You can see in the first two rows that touchdowns and interceptions do not change because the attempts have not changed. The second row shows what Wilson’s 2013 season would have projected to be if his completion rate was 70% and he raised his YPA to 8.5. More interesting are the last two rows that increase his pass attempts as well. Averaging more attempts per game this season seems likely as the team has incredible strength in the receiving corps, and there will be more short passes and screens to feature a player like Percy Harvin. The challenge there will be to have a high yards per attempt if there is an over-reliance on things like bubble screens.
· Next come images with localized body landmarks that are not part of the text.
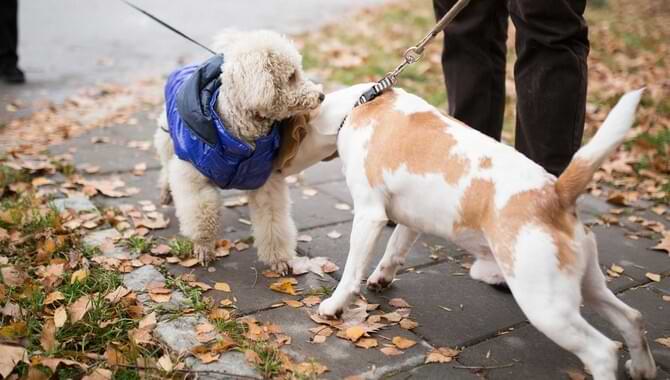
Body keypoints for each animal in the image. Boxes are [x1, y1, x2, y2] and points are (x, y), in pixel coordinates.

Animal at [280, 85, 660, 380]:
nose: (277, 169)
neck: (360, 105)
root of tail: (554, 192)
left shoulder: (369, 215)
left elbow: (351, 272)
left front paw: (334, 307)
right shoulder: (409, 221)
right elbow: (394, 250)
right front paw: (381, 279)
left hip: (546, 307)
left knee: (602, 351)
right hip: (588, 287)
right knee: (632, 318)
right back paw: (643, 368)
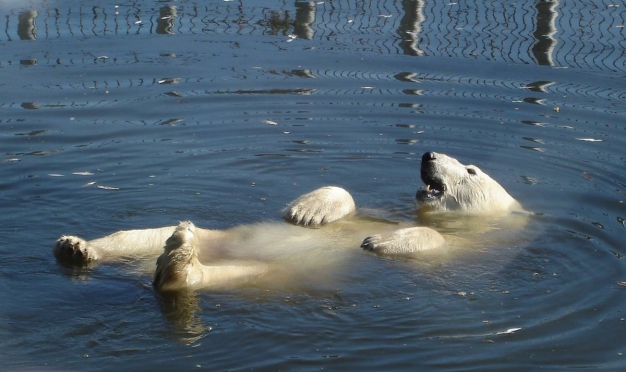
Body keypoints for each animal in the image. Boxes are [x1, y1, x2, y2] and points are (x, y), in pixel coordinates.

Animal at [54, 150, 520, 290]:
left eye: (472, 170)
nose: (428, 155)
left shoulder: (474, 250)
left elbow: (437, 245)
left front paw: (380, 242)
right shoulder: (390, 207)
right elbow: (350, 204)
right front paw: (308, 210)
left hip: (273, 272)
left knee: (241, 272)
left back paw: (179, 266)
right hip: (221, 235)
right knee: (149, 233)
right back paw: (77, 247)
Harvin has never been a big yards per reception guy, topping out around 13.0 as a rookie.

If Wilson were to throw 28 times per game, complete 70% of his passes, and average 8.5 YPA, his typical game would be 20/28 for 238 yards. That sounds doable, but Wilson has only two game games in his career where he has thrown at least 28 times, completed at least 70% of his passes and averaged at least 8.5 YPA. One was @CAR to open the season last year, and the other was vs. NOR on Monday Night Football.

Big talent, big goals

Looking at the high-level numbers in the tables above seem very reasonable for Wilson. It is not hard to imagine him hitting any one of those numbers individually, and the touchdown projections still feel low. Hitting all of them collectively would truly be an MVP season for a guy entering his third year in the league.
Watching him play through three preseason games has done nothing but add confidence that Wilson is primed for a memorable season. We are a week away from finding out what the new normal will be for Seattle’s wunderkind.